List of tasks.
1. List every distinct dollar amount mentioned in the passage on Muni's facility costs.
2. Please copy all of the lens distortion estimation rows word for word, leaving the pictures out of your copy.

Document extract.
☆ ☆ ☆ ☆ ☆

The price tag to fix this problem is far more than the average San Francisco resident pays for parking: $1.6 billion is the internal estimate to expand and upgrade its 15 or so citywide facilities.

SFMTA spokesperson Paul Rose said the agency could work with other city agencies to find creative solutions to park vehicles should funding not arise, but that’s only half the problem.

“Parking vehicles is only one of the issues we have to find a solution for,” Rose said. “We are looking to develop facilities that will be future-proof and [have] the maintenance infrastructure in place to not only store vehicles, but to keep them in good working order for years to come.”

That issue is also outlined in SFMTA staff reports. Essentially, Muni’s new buses and trains are high-tech, which may be good for riders, who will enjoy a more stable experience (with hopefully fewer delays), but it also means much of the SFMTA’s existing facilities must be rebuilt to repair the fleet’s new, upgraded vehicles.

The SFMTA’s total facilities capital cost exceeds the initial $1.6 billion. Maintaining a “state of good repair,” additional equipment and transit reliability costs tops $2.5 billion, according to a staff presentation, which includes the prior cost estimate of upgrades and expansion.

Some of that funding could come from a future bond measure, which is one of the numerous ideas floated right now in Mayor Ed Lee’s transportation task force, Rose said.

Funding could also come from the Metropolitan Transportation Commission, which is proposing raising bridge tolls by $3 to fund various transportation projects, though that funding has yet to be finalized.

That “would be a start,” Rose said.

But what about a doomsday scenario? If no facilities are built, would Muni drivers need to engage in the San Francisco drivers’ most hated ritual, the 30-minute-plus “parking go-round?”

Rose was firm on that point: “We have no plans to park buses on city streets.”

☆ ☆ ☆ ☆ ☆

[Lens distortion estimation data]
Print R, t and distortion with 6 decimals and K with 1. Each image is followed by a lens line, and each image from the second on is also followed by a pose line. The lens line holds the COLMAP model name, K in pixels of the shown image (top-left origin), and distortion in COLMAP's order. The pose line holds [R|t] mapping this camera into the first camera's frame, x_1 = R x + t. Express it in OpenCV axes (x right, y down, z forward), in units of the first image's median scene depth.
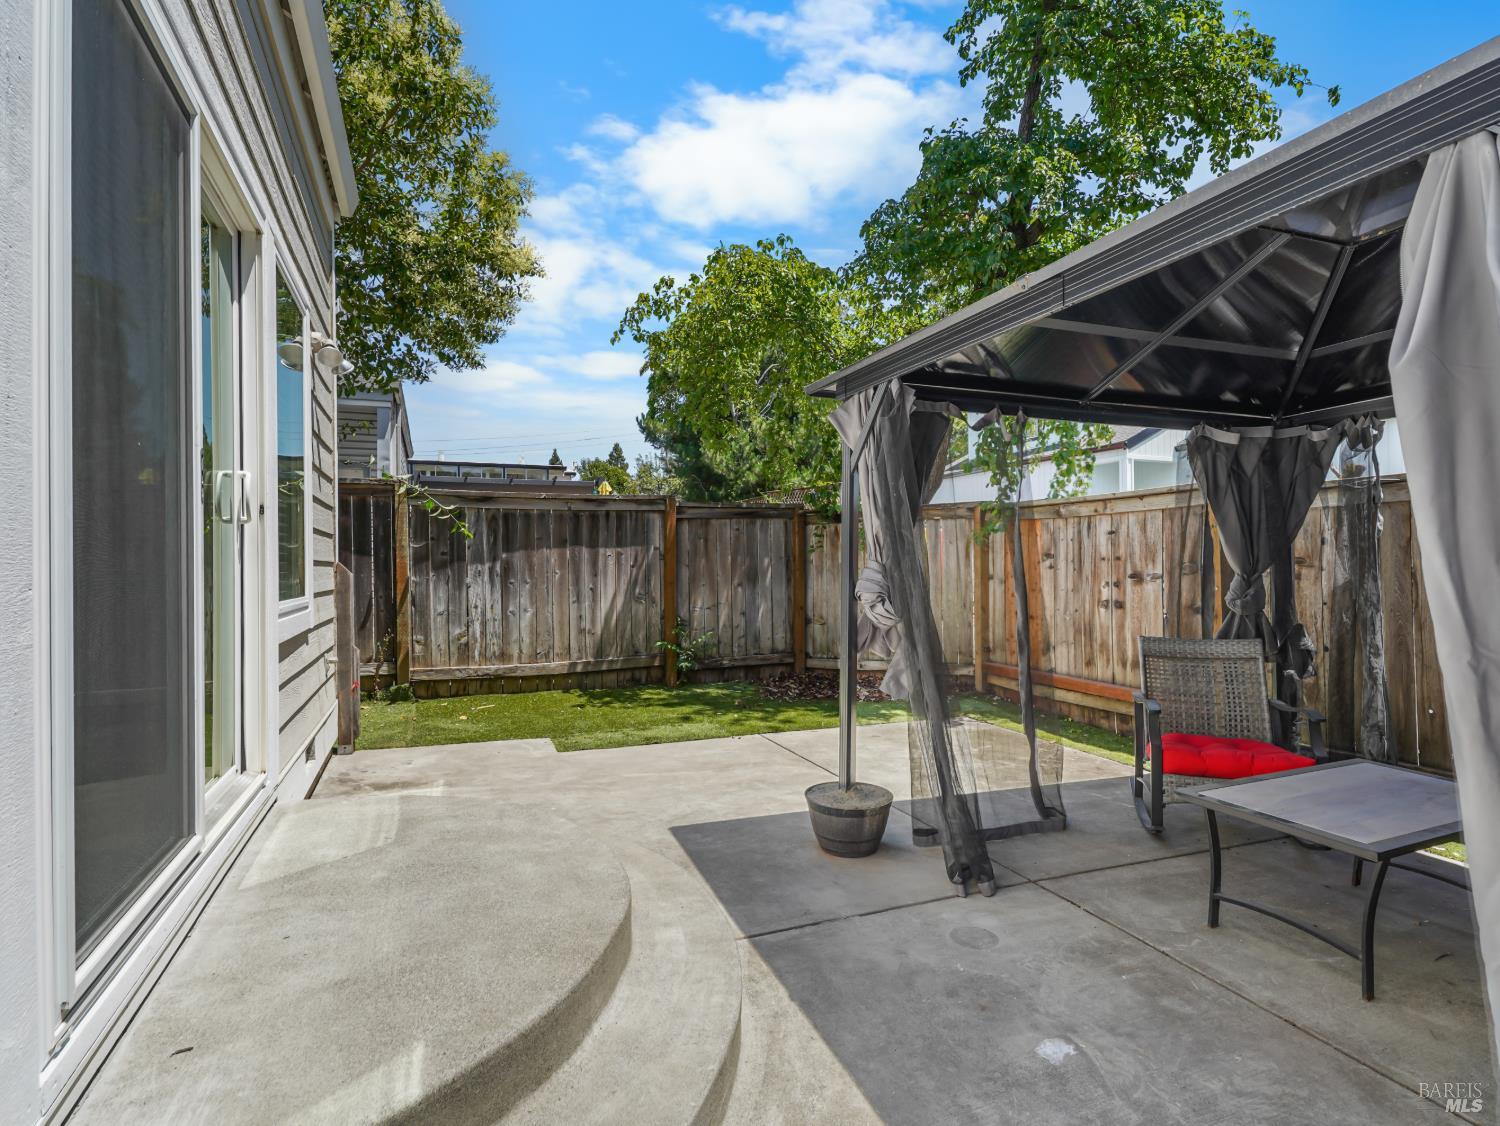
lens RADIAL K [[782.5, 0, 747.3], [0, 782.5, 565.6], [0, 0, 1]] dist [0.009654, -0.008291]
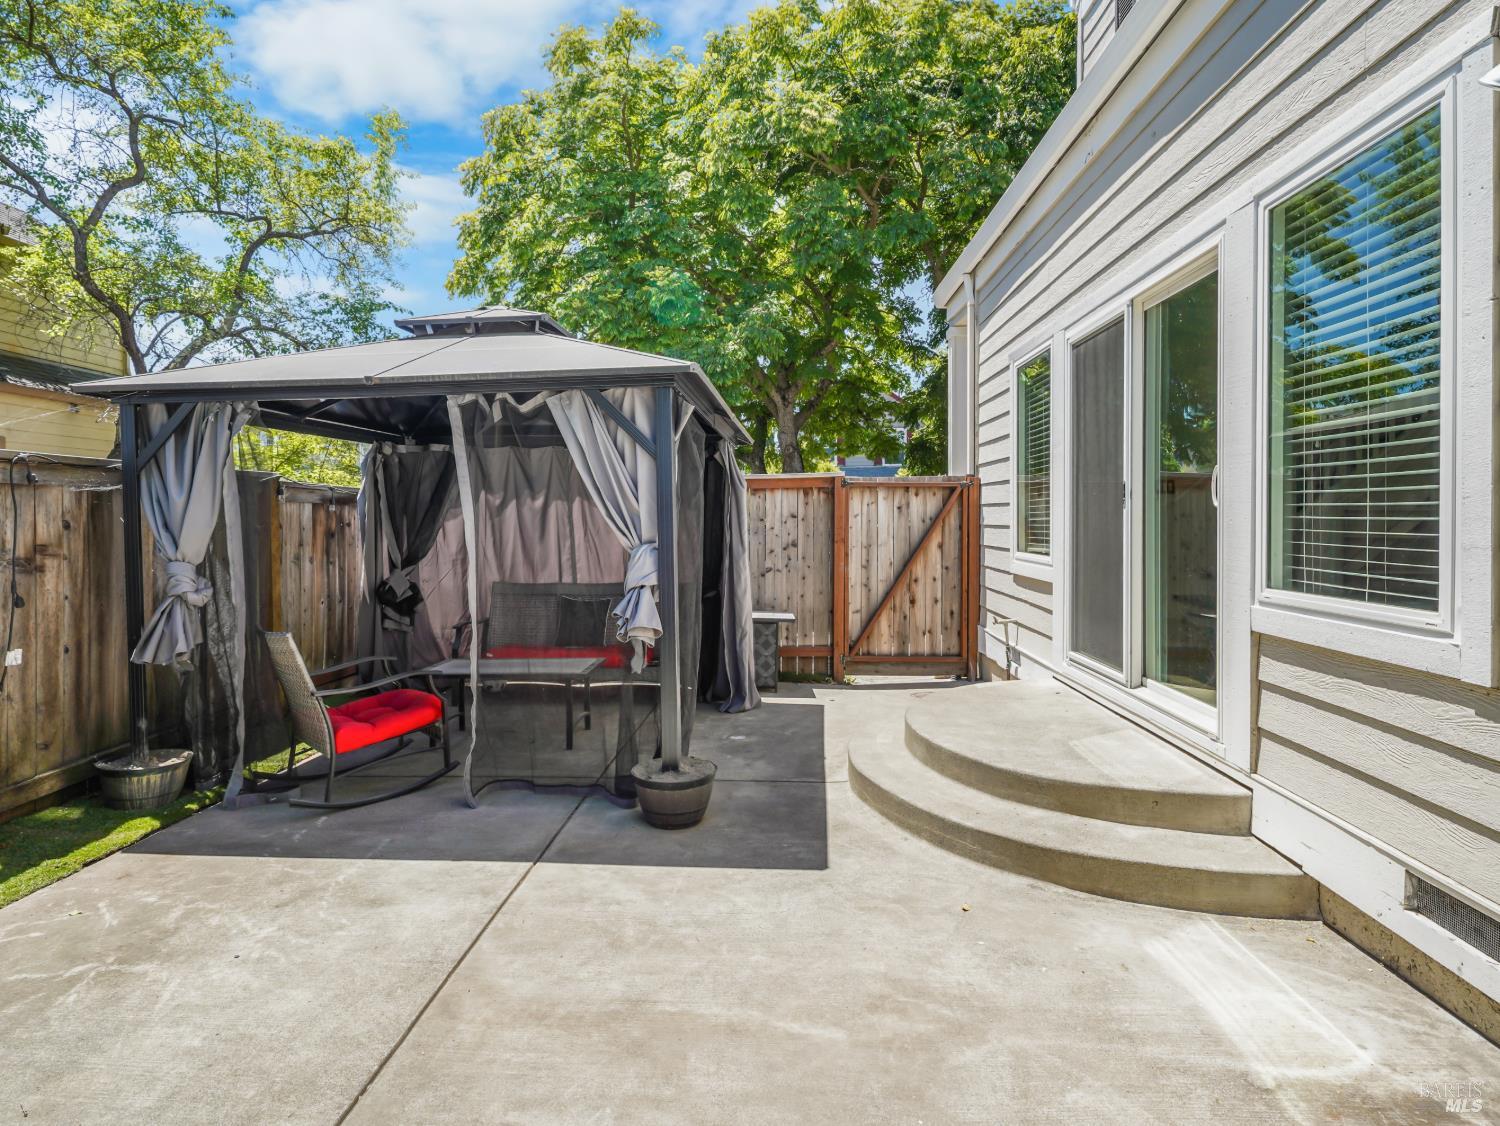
lens RADIAL K [[782.5, 0, 720.8], [0, 782.5, 516.3], [0, 0, 1]] dist [0.009654, -0.008291]
pose [[-0.895752, 0.013699, 0.444343, -0.212963], [0.010121, 0.999894, -0.010425, -0.018121], [-0.444439, -0.004841, -0.895796, 1.029127]]
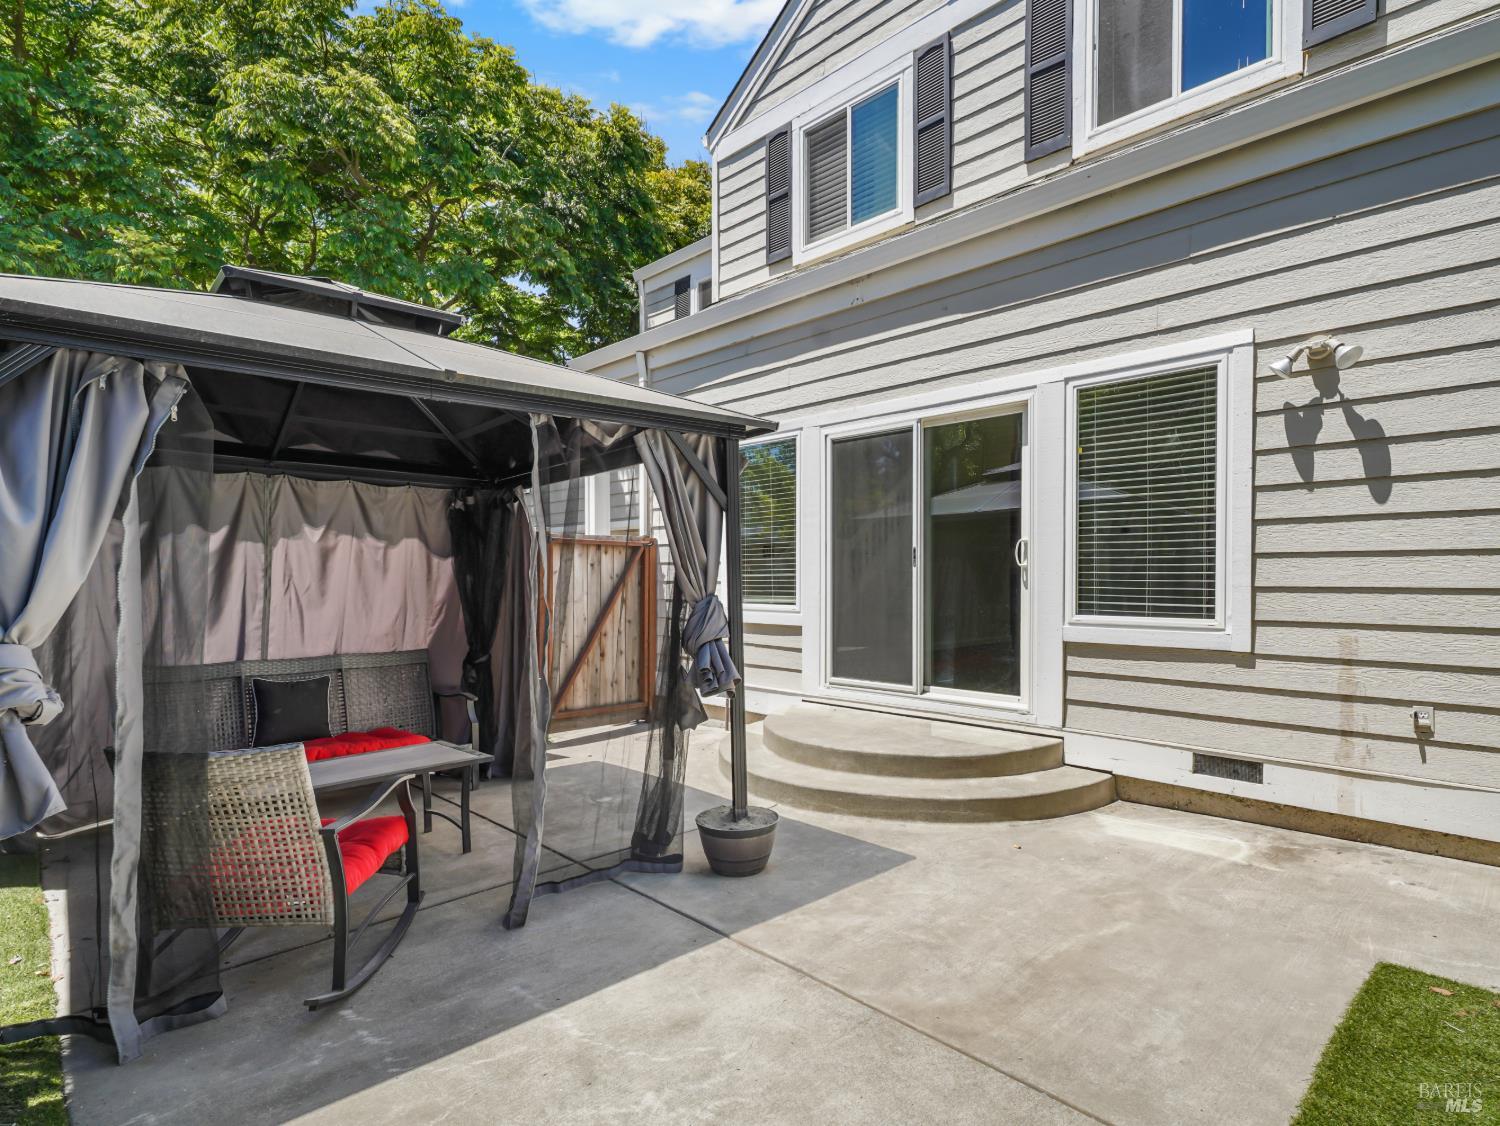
lens RADIAL K [[782.5, 0, 749.2], [0, 782.5, 573.5], [0, 0, 1]] dist [0.009654, -0.008291]
pose [[-0.932873, 0.008483, -0.360106, 0.267152], [0.011694, 0.999909, -0.006739, -0.016265], [0.360016, -0.010498, -0.932887, 1.075610]]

☆ ☆ ☆ ☆ ☆

Solutions below.
1.
- $1.6 billion
- $2.5 billion
- $3

2.
Print R, t and distortion with 6 decimals and K with 1. Each image is followed by a lens line, and each image from the second on is also followed by a pose line. The lens line holds the COLMAP model name, K in pixels of the shown image (top-left origin), and distortion in COLMAP's order. The pose line holds [R|t] mapping this camera into the first camera's frame, x_1 = R x + t. Express it in OpenCV axes (x right, y down, z forward), in units of the first image's median scene depth.
lens RADIAL K [[782.5, 0, 747.3], [0, 782.5, 565.6], [0, 0, 1]] dist [0.009654, -0.008291]
lens RADIAL K [[782.5, 0, 720.8], [0, 782.5, 516.3], [0, 0, 1]] dist [0.009654, -0.008291]
pose [[-0.895752, 0.013699, 0.444343, -0.212963], [0.010121, 0.999894, -0.010425, -0.018121], [-0.444439, -0.004841, -0.895796, 1.029127]]
lens RADIAL K [[782.5, 0, 749.2], [0, 782.5, 573.5], [0, 0, 1]] dist [0.009654, -0.008291]
pose [[-0.932873, 0.008483, -0.360106, 0.267152], [0.011694, 0.999909, -0.006739, -0.016265], [0.360016, -0.010498, -0.932887, 1.075610]]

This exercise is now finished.